Con il duplice omicidio del giornalista investigativo Ján Kuciak e della sua fidanzata Martina Kušnírová, la cittadinanza è scesa in piazza per manifestare contro la corruzione, la mancanza di trasparenza, e incidentalmente, il governo Fico. Infatti, per quanto il primo ministro stia cercando di rendere la vicenda una questione personale, le proteste nascono da una scarsa lungimiranza della classe dirigente slovacca.

Già nel 2010, il piccolo paese centro-europeo è stato investito dal cosiddetto scandalo del Gorilla, un rapporto dei servizi segreti che ha esposto una rete di tangenti tra il mondo degli affari e le più alte cariche dello stato. Nel corso del 2016, invece, il governo Fico aveva dovuto giustificare l’indagine ai danni del ministro degli interni Robert Kaliňák, sospettato di aver accettato un pagamento di 260.000 euro da parte dell’uomo d’affari Ladislav Bašternák.

La cosa peggiore è che i chiarimenti giudiziari rispetto alle vicende non sono ancora arrivati. L’esecuzione di Ján Kuciak, che stava indagando sui legami tra personaggi vicini alla ‘Ndrangheta e politici di SMER-SD, il partito del primo ministro, sembra l’ennesimo tentativo di far sparire la polvere sotto il tappeto. I cittadini slovacchi sono scesi in piazza, e tra loro, anche il presidente della repubblica Andrej Kiska, che domenica 4 marzo ha chiesto le elezioni immediate o un rimpasto del governo che metta da parte le figure poco trasparenti. Oggi, in Slovacchia. la popolazione guarda alle sue istituzioni attraverso un vetro appannato.

La teoria del complotto

Dopo aver rifiutato categoricamente le ipotesi ventilate dal presidente, Fico ha parlato di complotto, sostenendo che invece di focalizzarsi su questioni irrilevanti, Kiska dovrebbe spiegare alla cittadinanza perché nel settembre del 2017 si sia incontrato con Soros. L’accusa appare infondata. Infatti, l’incontro non era stato nascosto, ma addirittura reso noto dallo stesso Kiska su Facebook il 25 settembre. Il presidente slovacco ha incontrato il filantropo di origine ungherese negli Stati Uniti nel corso di un viaggio durante il quale si è intrattenuto con decine di persone. Il tema del loro incontro è stata l’integrazione delle comunità rom in est Europa, uno dei capisaldi dell’Open Society Foundation.

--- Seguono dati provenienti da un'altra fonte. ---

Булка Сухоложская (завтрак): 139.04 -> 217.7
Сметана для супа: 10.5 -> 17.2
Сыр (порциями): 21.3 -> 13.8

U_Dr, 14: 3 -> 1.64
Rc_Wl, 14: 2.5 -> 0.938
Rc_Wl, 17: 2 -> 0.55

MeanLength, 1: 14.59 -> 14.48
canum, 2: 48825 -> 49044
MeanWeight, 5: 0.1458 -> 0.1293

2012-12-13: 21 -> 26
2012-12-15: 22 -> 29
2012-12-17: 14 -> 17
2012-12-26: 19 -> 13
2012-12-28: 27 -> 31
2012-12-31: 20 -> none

Fico sta cercando di distrarre l’opinione pubblica quel tanto che basta da permettergli di salvare il governo. Nonostante i suoi sforzi, lunedì 5 marzo, il ministro della cultura Marek Maďarič, di SMER, si è dimesso sostenendo che: “È chiaro che debbano esserci dei cambiamenti nel governo”, perché sono: “Gli stessi partiti della coalizione a chiederli.”

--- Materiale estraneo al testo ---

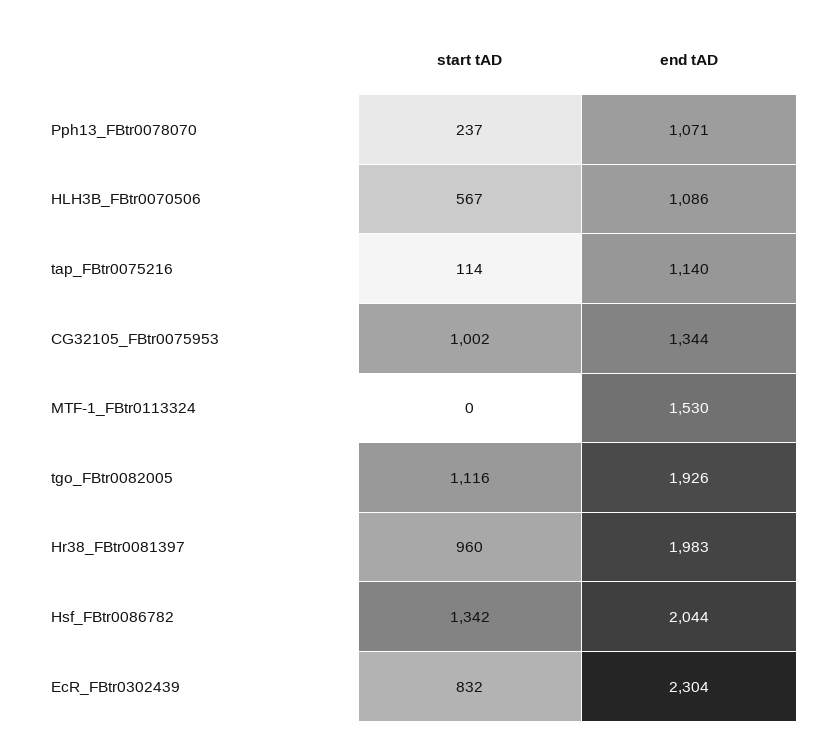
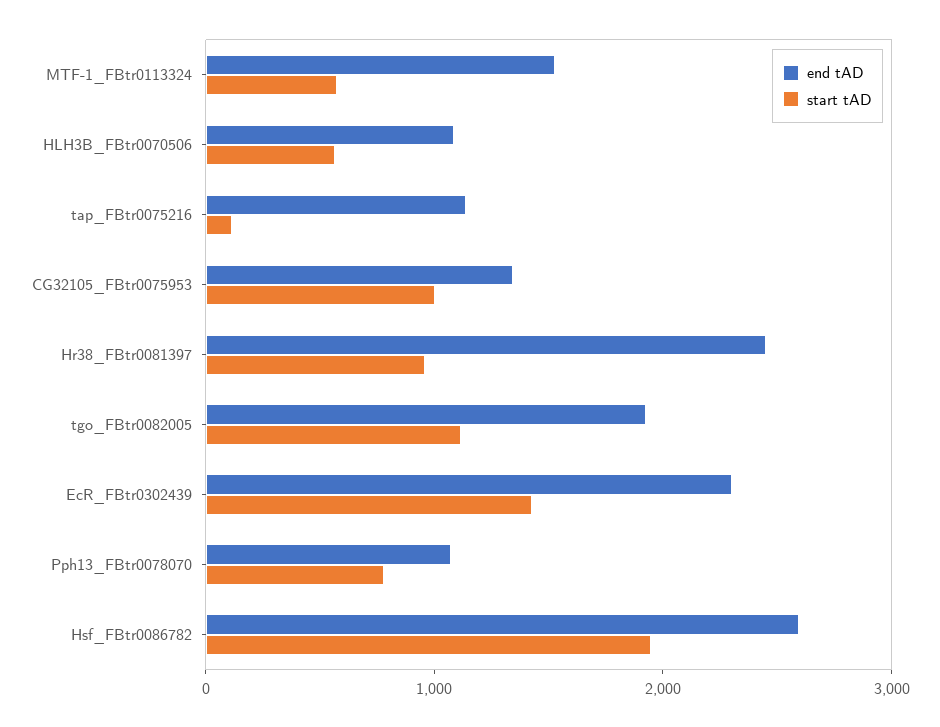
start tAD, Pph13_FBtr0078070: 237 -> 800
start tAD, MTF-1_FBtr0113324: 0 -> 600
end tAD, Hr38_FBtr0081397: 1983 -> 2400
start tAD, Hsf_FBtr0086782: 1342 -> 2000
end tAD, Hsf_FBtr0086782: 2044 -> 2600
start tAD, EcR_FBtr0302439: 832 -> 1400

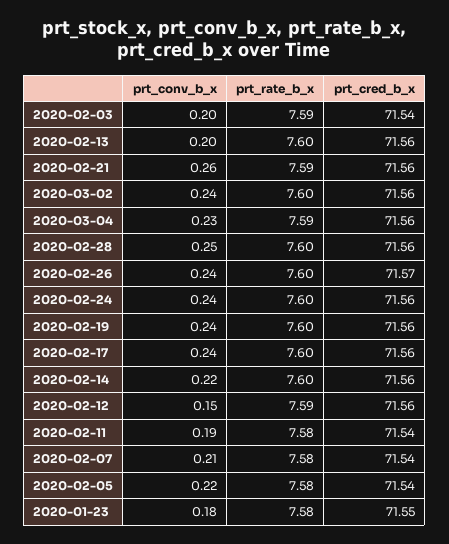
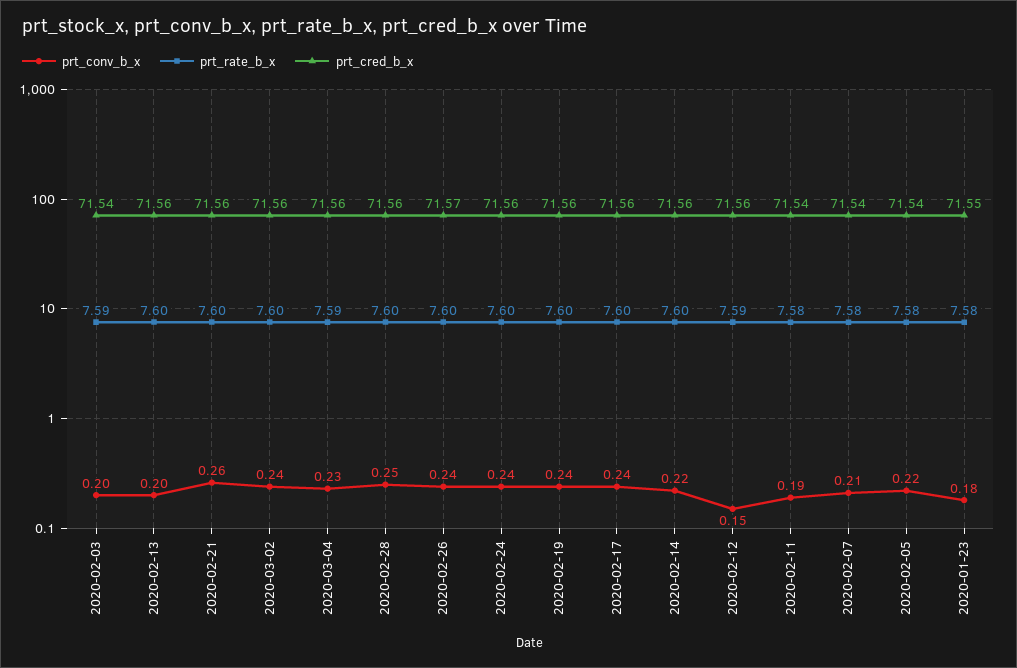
prt_rate_b_x, 2020-02-21: 7.59 -> 7.6

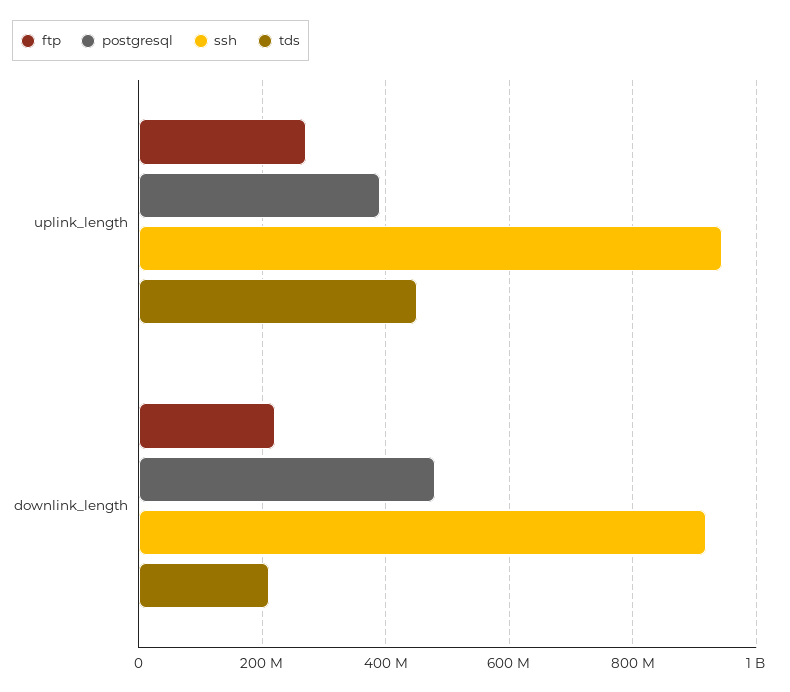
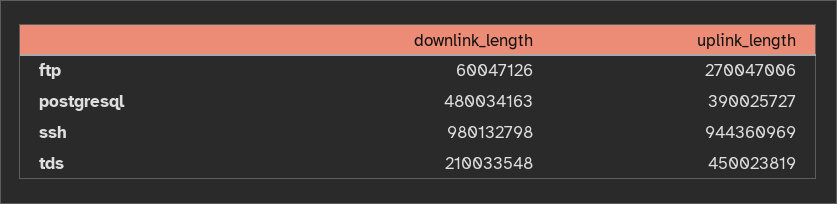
ftp, downlink_length: 220000000 -> 60047126
ssh, downlink_length: 920000000 -> 980132798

L’atteggiamento di Fico, oltre ad essere estremamente infantile, è antidemocratico e tristemente comune a larga parte dei leader politici mondiali. Abbiamo visto Donald Trump cercare di spostare l’attenzione sull’amministrazione Obama ogniqualvolta gli venga chiesto se sapesse delle ingerenze russe a suo favore durante la campagna elettorale. Anche se colui che trova in Soros il bersaglio preferito delle sue critiche è senz’altro il premier ungherese Viktor Orbán, con cui Fico sembra avere sempre più punti di contatto.

Il problema è che la cosa spesso funziona, e Soros, insieme ai vaccini e alle scie chimiche, sta entrando a pieno diritto tra gli argomenti più in voga tra i complottisti di tutto il mondo. Il problema non sono le notizie false, ma l’incapacità di distinguere tra il verosimile e il grossolano, tra uno scherzo e un argomento serio. Ne “Il Pendolo di Foucault” Umberto Eco scriveva: “C’era un tale, forse Rubinstein, che quando gli avevano chiesto se credeva in Dio aveva risposto: ‘Oh no, io credo… in qualcosa di molto più grande…’ Ma c’era un altro (forse Chesterton?) che aveva detto: da quando gli uomini non credono più in Dio, non è che non credano più a nulla, credono a tutto“.

Chi è Gian Marco Moisé

Dottorando alla scuola di Law and Government della Dublin City University, ha conseguito una magistrale in ricerca e studi interdisciplinari sull'Europa orientale e un master di secondo livello in diritti umani nei Balcani occidentali. Ha vissuto a Dublino, Budapest, Sarajevo e Pristina. Parla inglese e francese, e di se stesso in terza persona.